On Mon, Oct 17, 2016 at 02:05:20PM +0200, Christoph Hellwig wrote:
> There is no clear division of responsibility between those functions, so
> just merge them into one to keep the code simple.  Also move
> xfs_file_wait_for_io to xfs_reflink.c together with its only caller.
> 
> Signed-off-by: Christoph Hellwig <hch@lst.de>
> ---
>  fs/xfs/xfs_file.c    | 145 -------------------------------------
>  fs/xfs/xfs_reflink.c | 199 ++++++++++++++++++++++++++++++++++++++++-----------
>  fs/xfs/xfs_reflink.h |   8 +--
>  3 files changed, 161 insertions(+), 191 deletions(-)
> 
> diff --git a/fs/xfs/xfs_file.c b/fs/xfs/xfs_file.c
> index 0960264..cd37573 100644
> --- a/fs/xfs/xfs_file.c
> +++ b/fs/xfs/xfs_file.c
> @@ -947,151 +947,6 @@ xfs_file_fallocate(
>  	return error;
>  }
>  
> -/*
> - * Flush all file writes out to disk.
> - */
> -static int
> -xfs_file_wait_for_io(
> -	struct inode	*inode,
> -	loff_t		offset,
> -	size_t		len)
> -{
> -	loff_t		rounding;
> -	loff_t		ioffset;
> -	loff_t		iendoffset;
> -	loff_t		bs;
> -	int		ret;
> -
> -	bs = inode->i_sb->s_blocksize;
> -	inode_dio_wait(inode);
> -
> -	rounding = max_t(xfs_off_t, bs, PAGE_SIZE);
> -	ioffset = round_down(offset, rounding);
> -	iendoffset = round_up(offset + len, rounding) - 1;
> -	ret = filemap_write_and_wait_range(inode->i_mapping, ioffset,
> -					   iendoffset);
> -	return ret;
> -}
> -
> -/* Hook up to the VFS reflink function */
> -STATIC int
> -xfs_file_share_range(
> -	struct file	*file_in,
> -	loff_t		pos_in,
> -	struct file	*file_out,
> -	loff_t		pos_out,
> -	u64		len,
> -	bool		is_dedupe)

* Things to do
a) Answer these about the XFS patch email, one per line:
(i) Which function does the patch move to xfs_reflink.c?
(ii) How many insertions and deletions does the summary line report?
(iii) In xfs_file_wait_for_io, what value is assigned to rounding?
b) Which local variables does xfs_file_wait_for_io declare in the XFS patch email? List them all.
c) Could you go on with the XFS patch email from where it stops?

* Supplied material
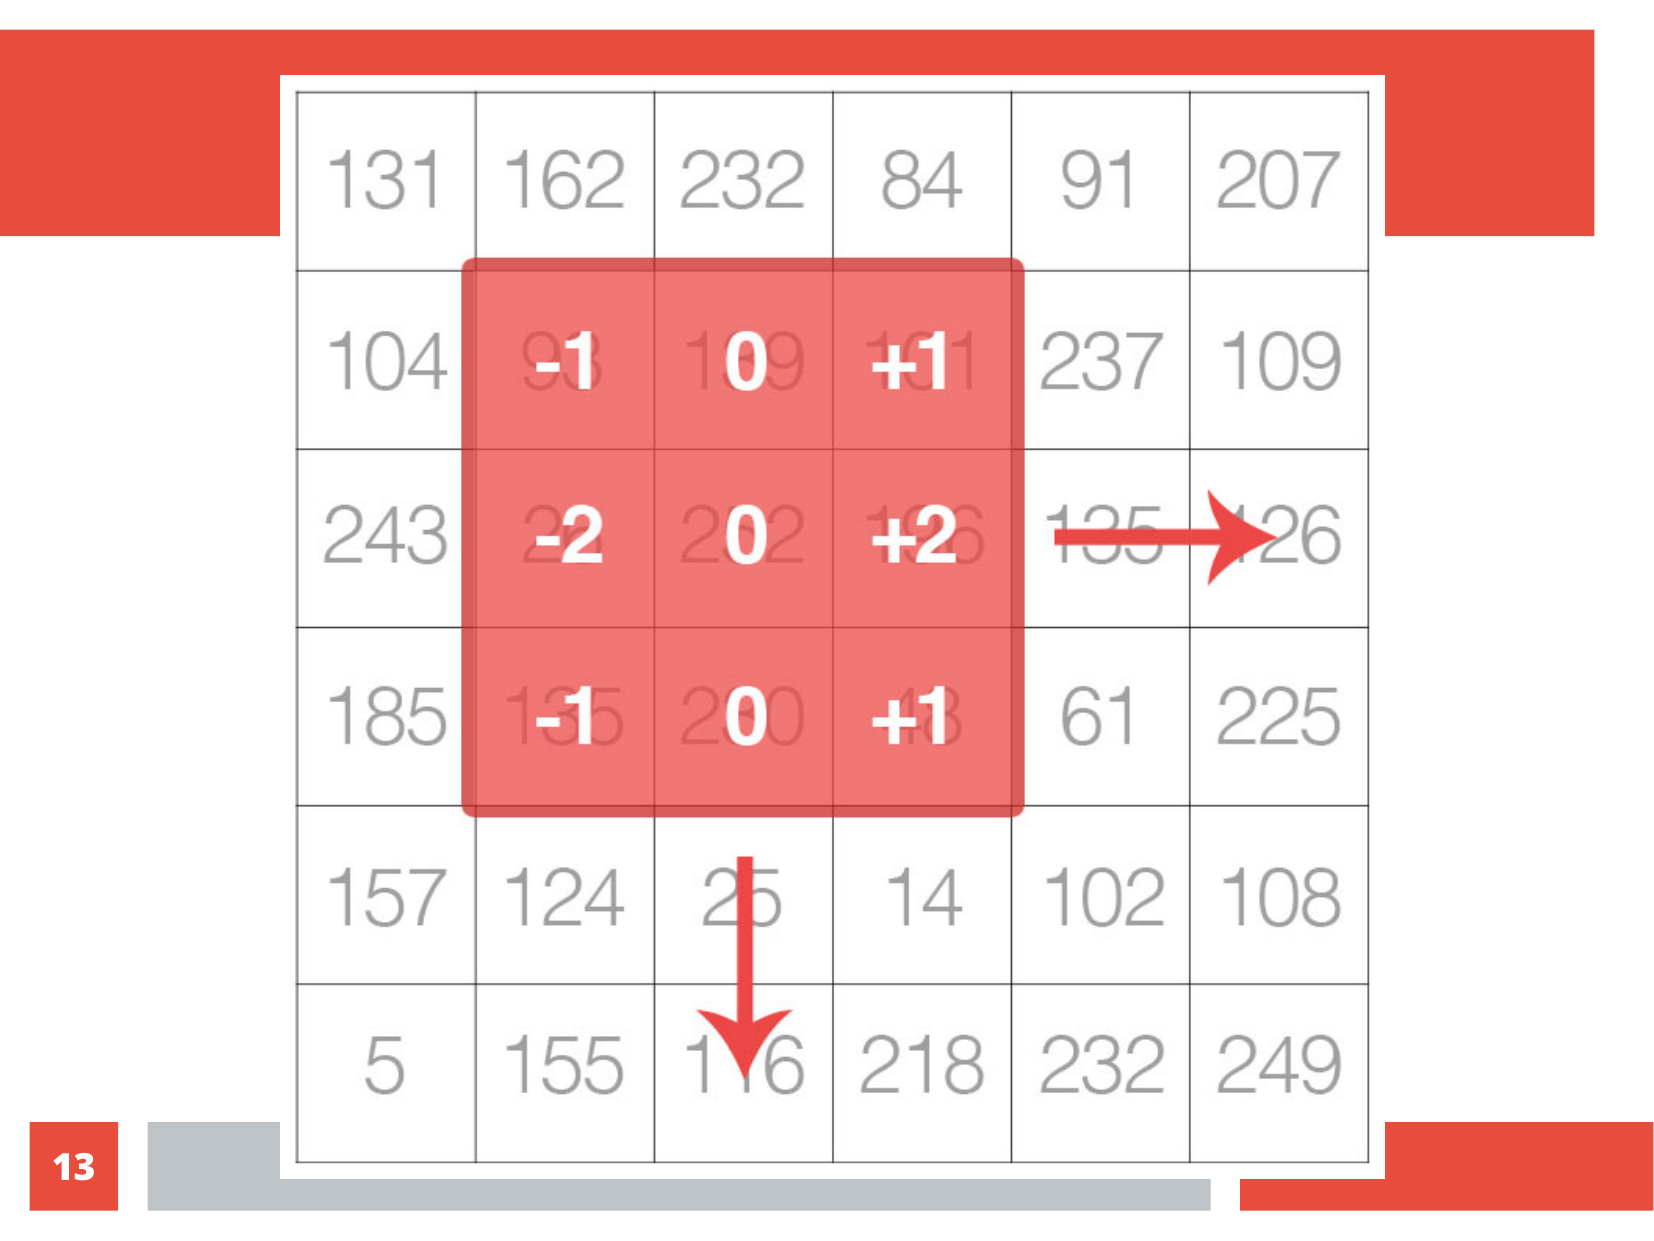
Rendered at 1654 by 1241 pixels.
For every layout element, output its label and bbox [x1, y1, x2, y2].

* Response list
a)
(i) xfs_file_wait_for_io
(ii) 161 insertions and 191 deletions
(iii) max_t(xfs_off_t, bs, PAGE_SIZE)

b) rounding, ioffset, iendoffset, bs, ret

c)
> -{
> -	struct inode	*inode_in;
> -	struct inode	*inode_out;
> -	ssize_t		ret;
> -	loff_t		bs;
> -	loff_t		isize;
> -	int		same_inode;
> -	loff_t		blen;
> -	unsigned int	flags = 0;
> -
> -	inode_in = file_inode(file_in);
> -	inode_out = file_inode(file_out);
> -	bs = inode_out->i_sb->s_blocksize;
> -
> -	/* Lock both files against IO */
> -	same_inode = (inode_in == inode_out);
> -	if (same_inode) {
> -		xfs_ilock(XFS_I(inode_in), XFS_IOLOCK_EXCL);
> -		xfs_ilock(XFS_I(inode_in), XFS_MMAPLOCK_EXCL);
> -	} else {
> -		xfs_lock_two_inodes(XFS_I(inode_in), XFS_I(inode_out),
> -				XFS_IOLOCK_EXCL);
> -		xfs_lock_two_inodes(XFS_I(inode_in), XFS_I(inode_out),
> -				XFS_MMAPLOCK_EXCL);
> -	}
> -
> -	/* Don't touch certain kinds of inodes */
> -	ret = -EPERM;
> -	if (IS_IMMUTABLE(inode_out))
> -		goto out_unlock;
> -	ret = -ETXTBSY;
> -	if (IS_SWAPFILE(inode_in) || IS_SWAPFILE(inode_out))
> -		goto out_unlock;
> -
> -	/* Don't reflink dirs, pipes, sockets... */
> -	ret = -EISDIR;
> -	if (S_ISDIR(inode_in->i_mode) || S_ISDIR(inode_out->i_mode))
> -		goto out_unlock;
> -	ret = -EINVAL;
> -	if (S_ISFIFO(inode_in->i_mode) || S_ISFIFO(inode_out->i_mode))
> -		goto out_unlock;
> -	if (!S_ISREG(inode_in->i_mode) || !S_ISREG(inode_out->i_mode))
> -		goto out_unlock;
> -
> -	/* Don't share DAX file data for now. */
> -	if (IS_DAX(inode_in) || IS_DAX(inode_out))
> -		goto out_unlock;
> -
> -	/* Are we going all the way to the end? */
> -	isize = i_size_read(inode_in);
> -	if (isize == 0) {
> -		ret = 0;
> -		goto out_unlock;
> -	}
> -
> -	if (len == 0)
> -		len = isize - pos_in;
> -
> -	/* Ensure offsets don't wrap and the input is inside i_size */
> -	if (pos_in + len < pos_in || pos_out + len < pos_out ||
> -	    pos_in + len > isize)
> -		goto out_unlock;
> -
> -	/* Don't allow dedupe past EOF in the dest file */
> -	if (is_dedupe) {
> -		loff_t	disize;
> -
> -		disize = i_size_read(inode_out);
> -		if (pos_out >= disize || pos_out + len > disize)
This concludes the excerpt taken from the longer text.